• **Supplied information**:
○ ○ ○
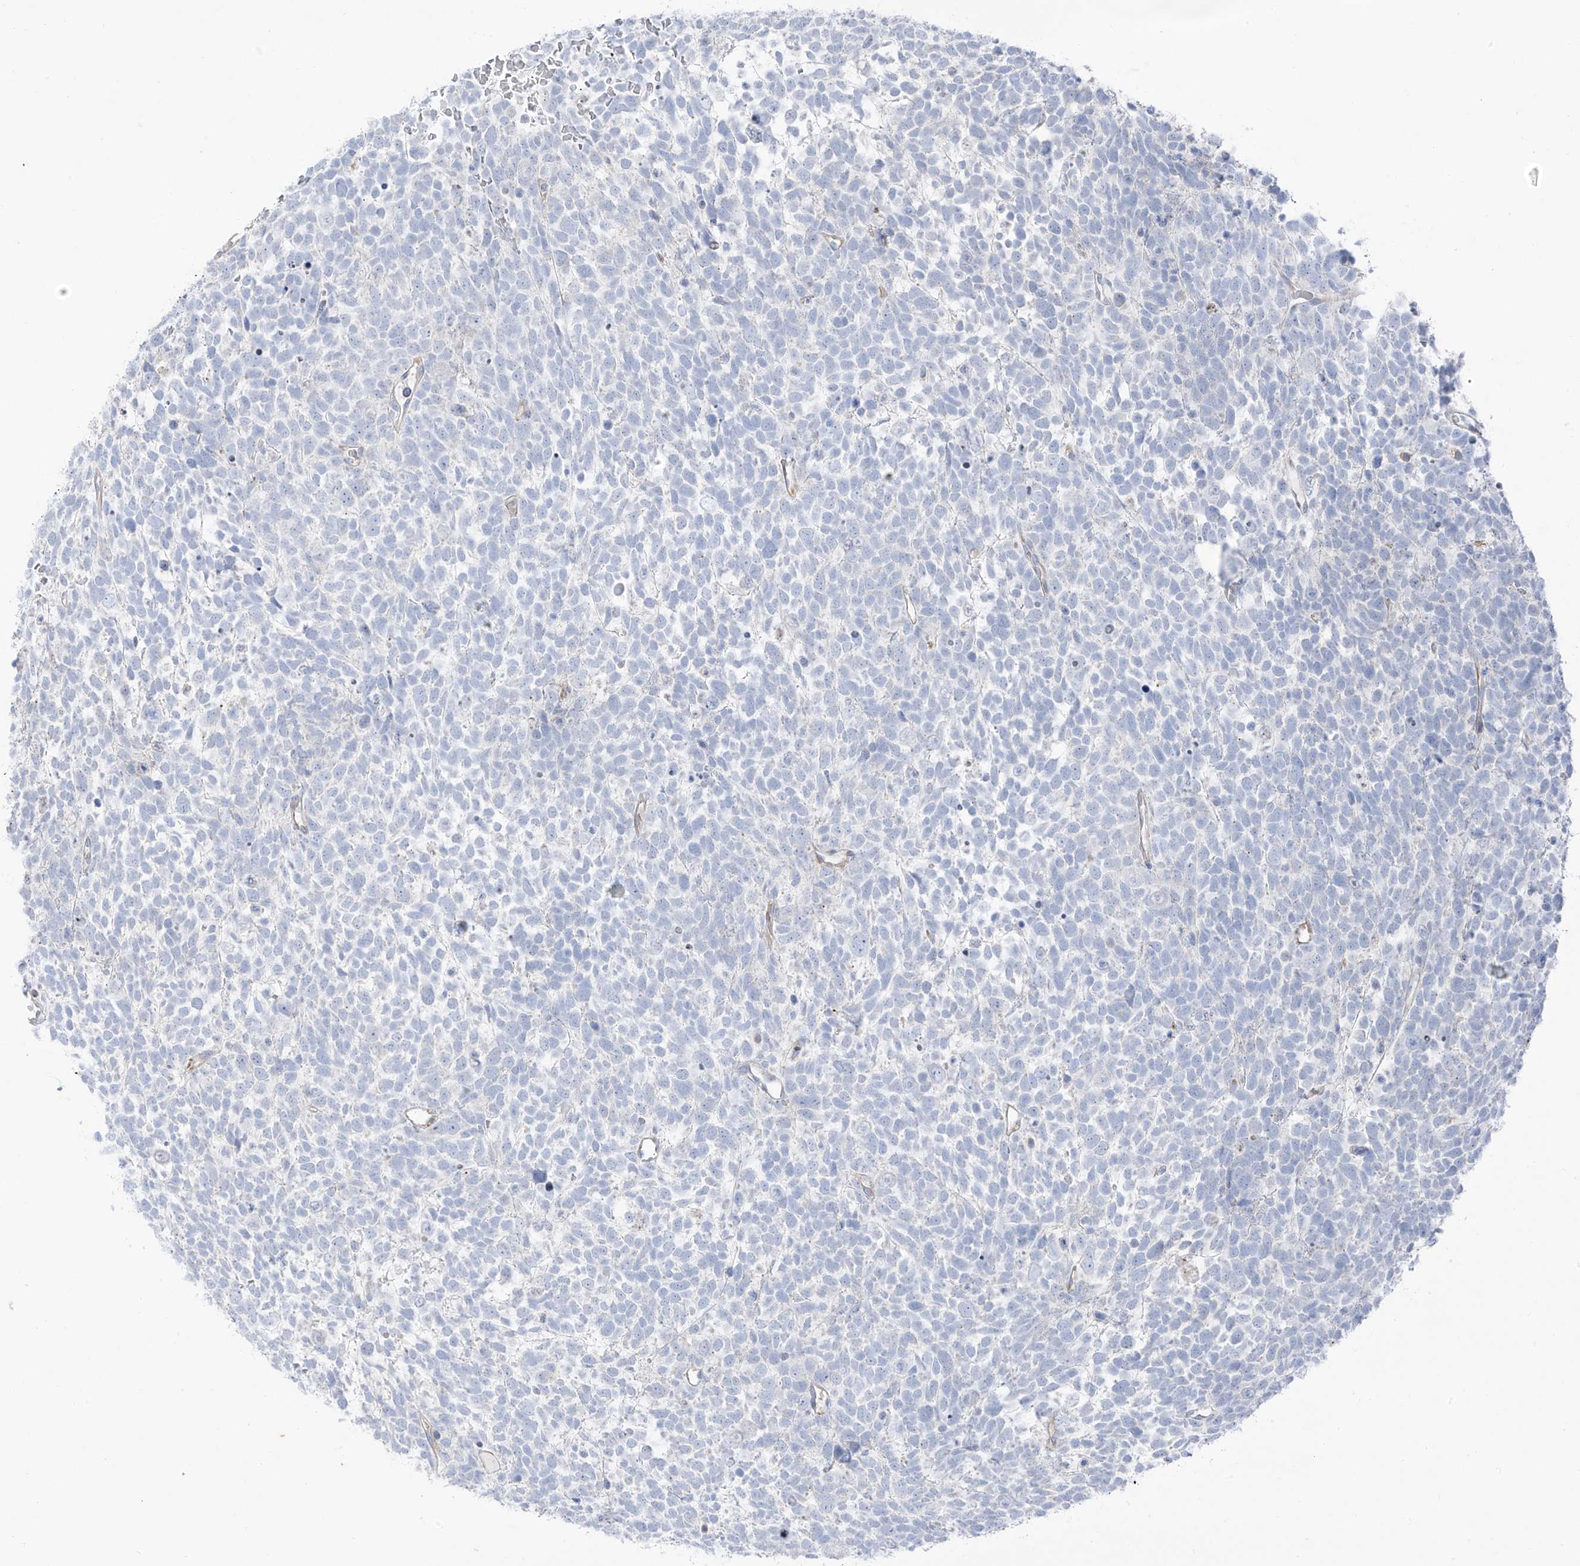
{"staining": {"intensity": "negative", "quantity": "none", "location": "none"}, "tissue": "urothelial cancer", "cell_type": "Tumor cells", "image_type": "cancer", "snomed": [{"axis": "morphology", "description": "Urothelial carcinoma, High grade"}, {"axis": "topography", "description": "Urinary bladder"}], "caption": "This is a image of immunohistochemistry staining of urothelial cancer, which shows no positivity in tumor cells.", "gene": "TAL2", "patient": {"sex": "female", "age": 82}}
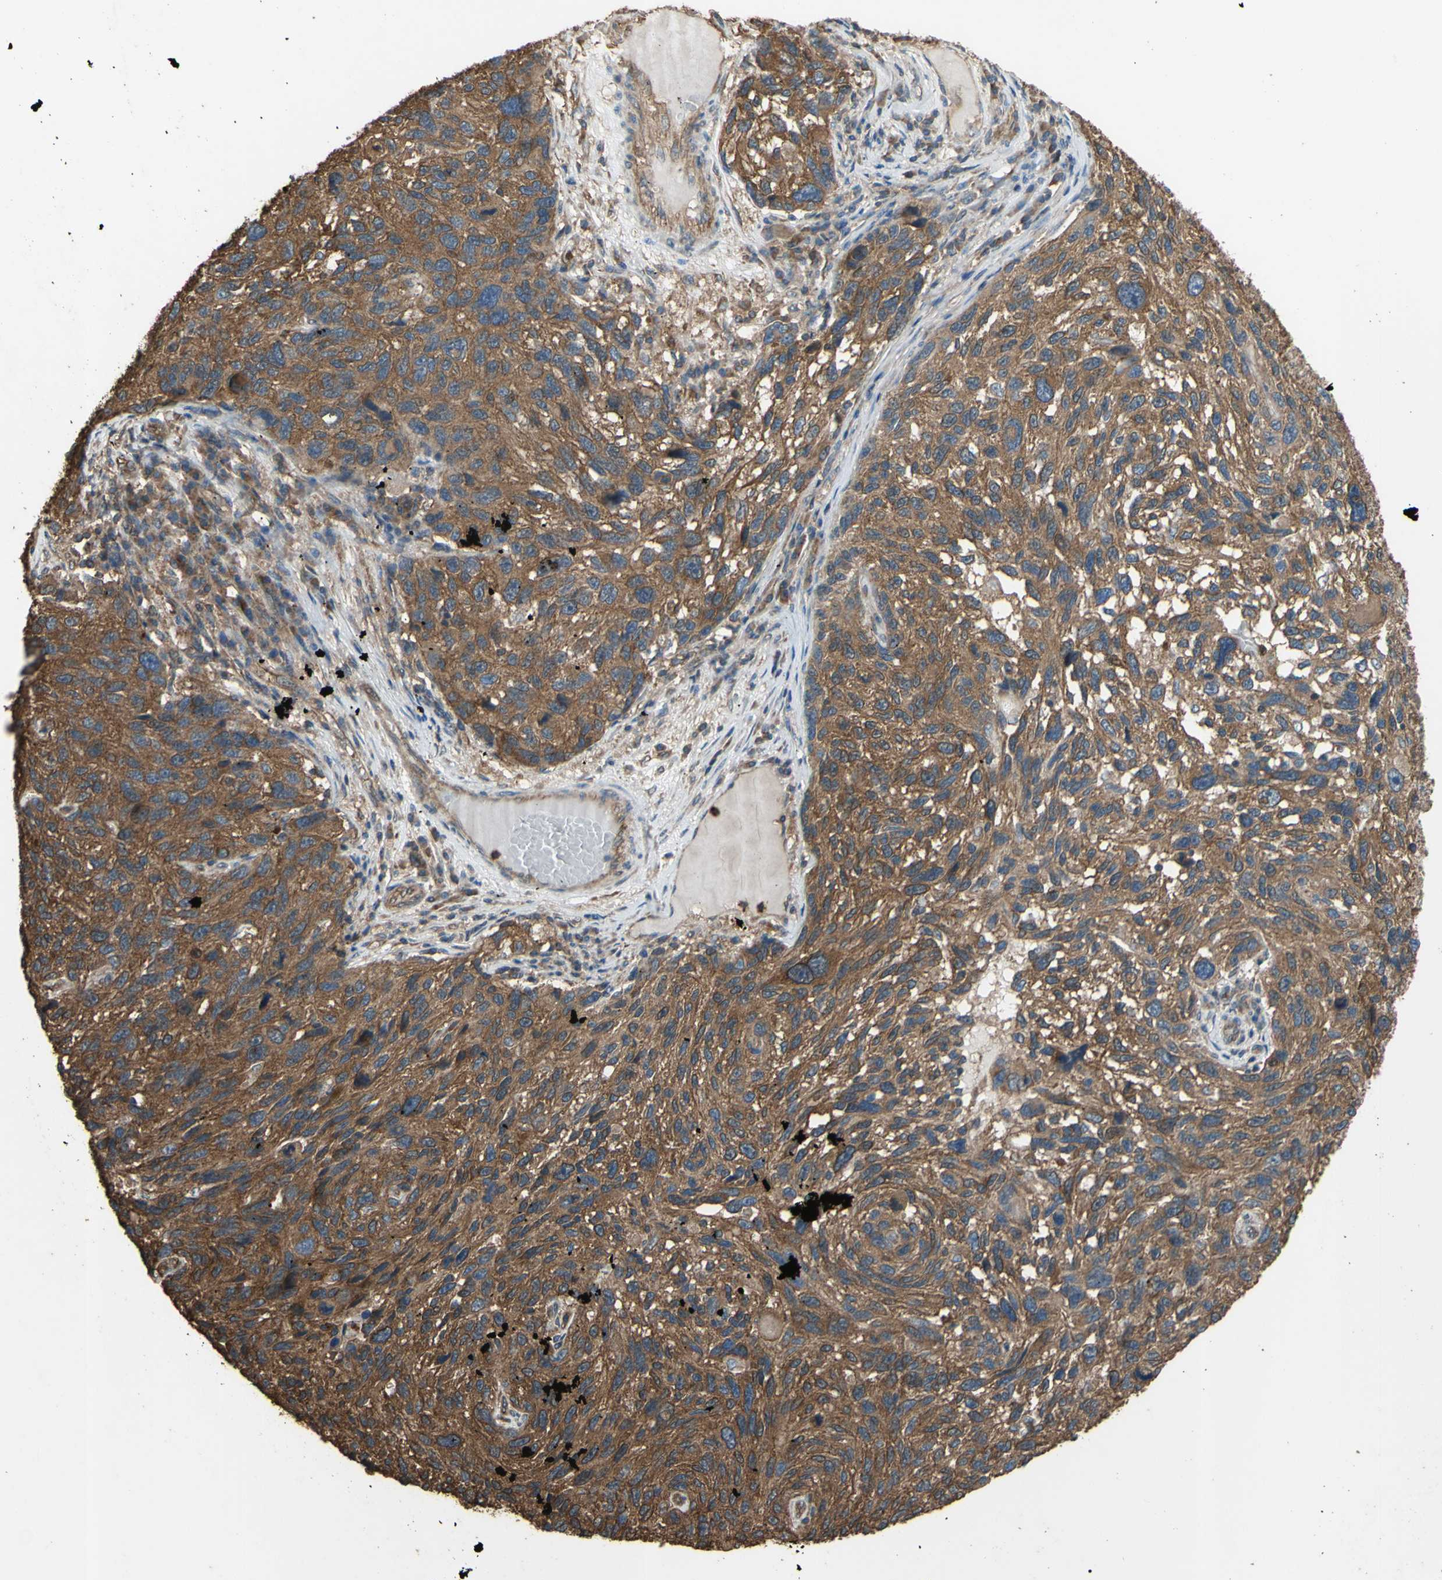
{"staining": {"intensity": "strong", "quantity": ">75%", "location": "cytoplasmic/membranous"}, "tissue": "melanoma", "cell_type": "Tumor cells", "image_type": "cancer", "snomed": [{"axis": "morphology", "description": "Malignant melanoma, NOS"}, {"axis": "topography", "description": "Skin"}], "caption": "Immunohistochemical staining of human melanoma shows high levels of strong cytoplasmic/membranous expression in about >75% of tumor cells.", "gene": "CTTN", "patient": {"sex": "male", "age": 53}}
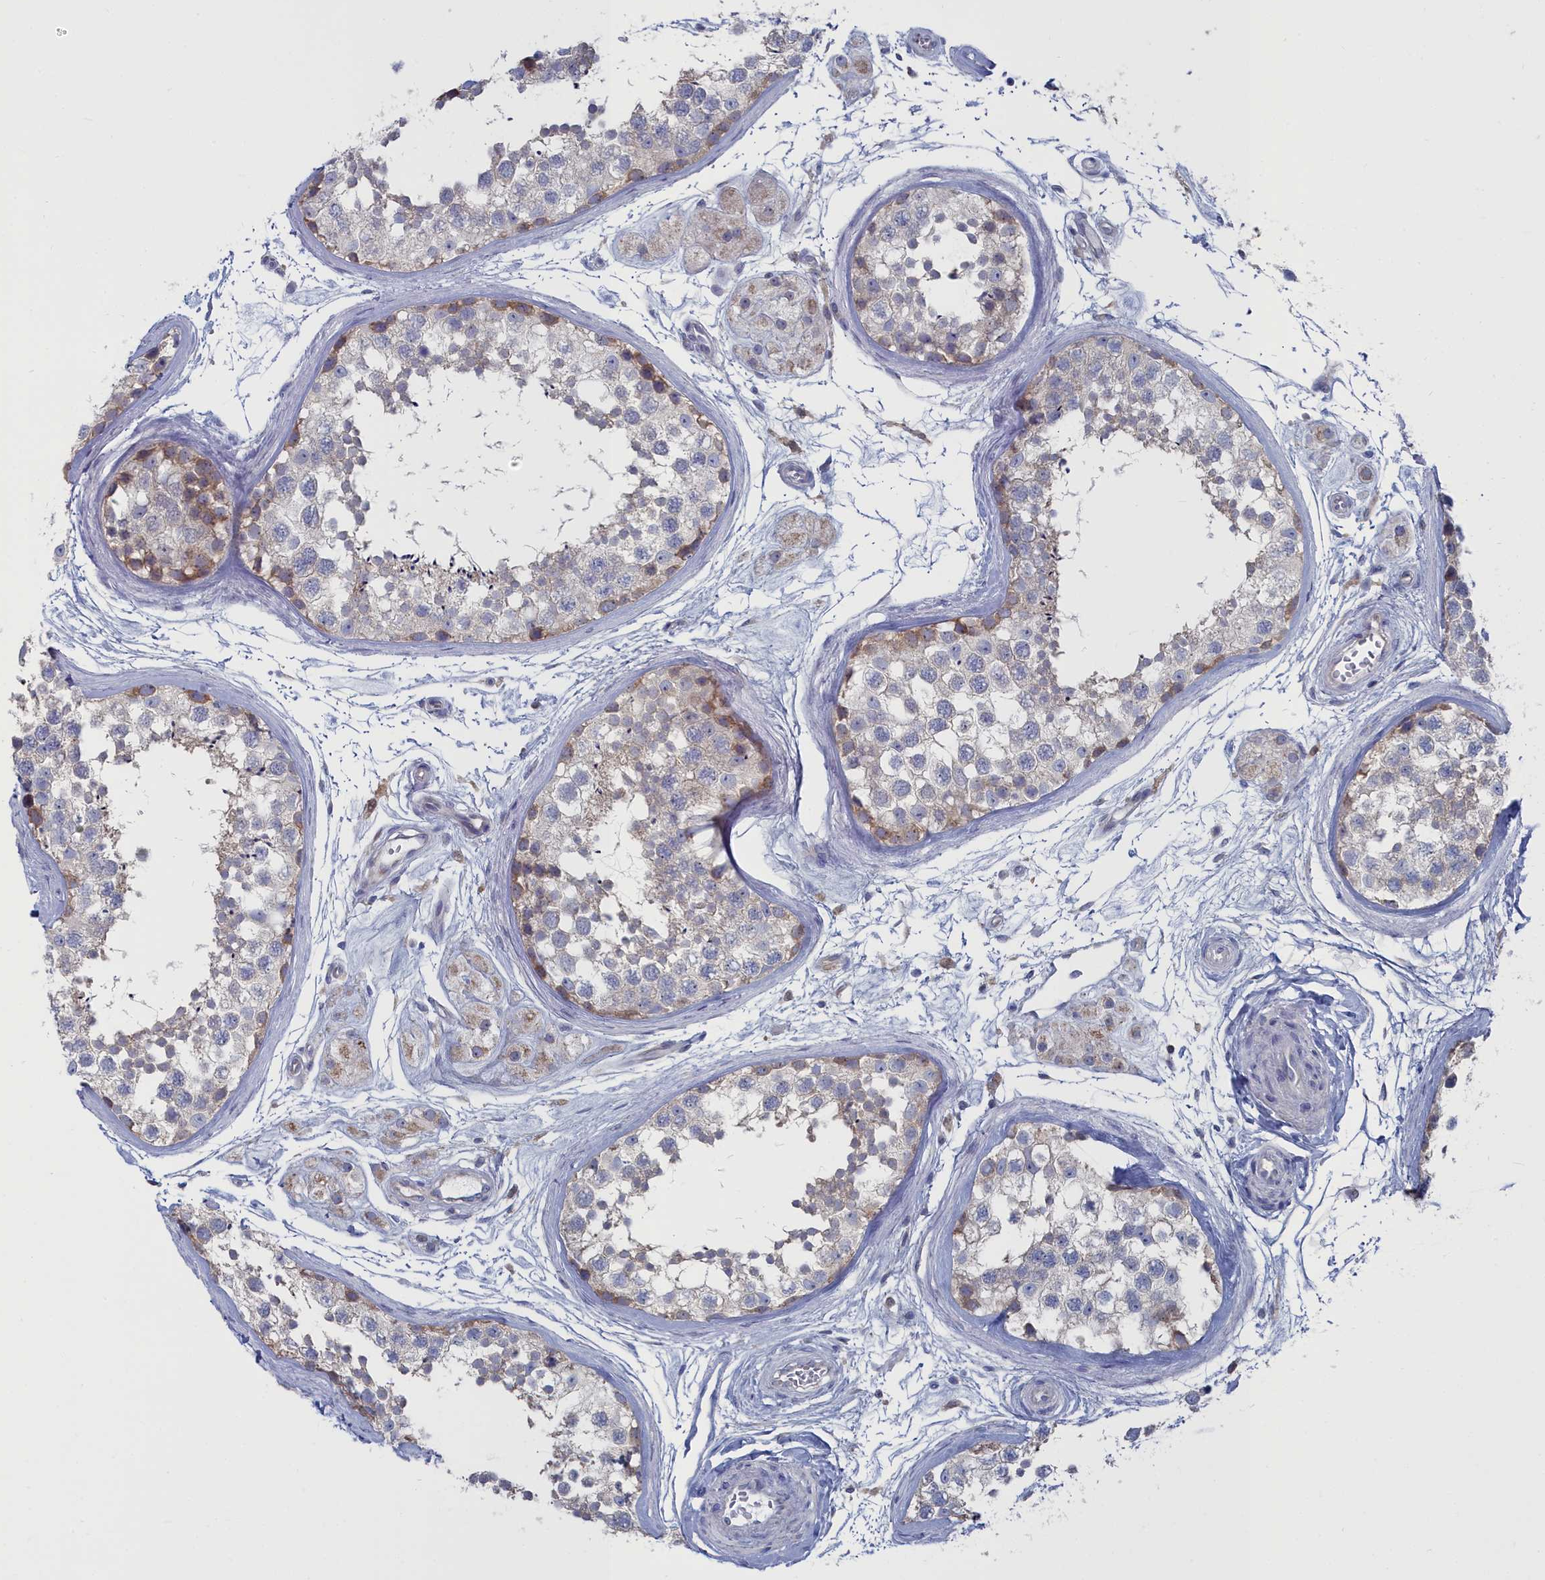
{"staining": {"intensity": "moderate", "quantity": "<25%", "location": "cytoplasmic/membranous"}, "tissue": "testis", "cell_type": "Cells in seminiferous ducts", "image_type": "normal", "snomed": [{"axis": "morphology", "description": "Normal tissue, NOS"}, {"axis": "topography", "description": "Testis"}], "caption": "The image demonstrates a brown stain indicating the presence of a protein in the cytoplasmic/membranous of cells in seminiferous ducts in testis.", "gene": "CCDC149", "patient": {"sex": "male", "age": 56}}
○ ○ ○
• **Work order**: All of the data is to be transcribed exactly, with images omitted.

• **Solution to this exercise**:
{"staining": {"intensity": "negative", "quantity": "none", "location": "none"}, "tissue": "urothelial cancer", "cell_type": "Tumor cells", "image_type": "cancer", "snomed": [{"axis": "morphology", "description": "Urothelial carcinoma, High grade"}, {"axis": "topography", "description": "Urinary bladder"}], "caption": "This is a image of immunohistochemistry staining of urothelial cancer, which shows no positivity in tumor cells.", "gene": "TAL2", "patient": {"sex": "female", "age": 82}}
{"staining": {"intensity": "strong", "quantity": ">75%", "location": "cytoplasmic/membranous"}, "tissue": "melanoma", "cell_type": "Tumor cells", "image_type": "cancer", "snomed": [{"axis": "morphology", "description": "Malignant melanoma, NOS"}, {"axis": "topography", "description": "Skin"}], "caption": "Immunohistochemical staining of human melanoma shows high levels of strong cytoplasmic/membranous expression in about >75% of tumor cells.", "gene": "CTTN", "patient": {"sex": "male", "age": 53}}
{"staining": {"intensity": "moderate", "quantity": "<25%", "location": "cytoplasmic/membranous"}, "tissue": "testis", "cell_type": "Cells in seminiferous ducts", "image_type": "normal", "snomed": [{"axis": "morphology", "description": "Normal tissue, NOS"}, {"axis": "topography", "description": "Testis"}], "caption": "The image demonstrates a brown stain indicating the presence of a protein in the cytoplasmic/membranous of cells in seminiferous ducts in testis.", "gene": "CCDC149", "patient": {"sex": "male", "age": 56}}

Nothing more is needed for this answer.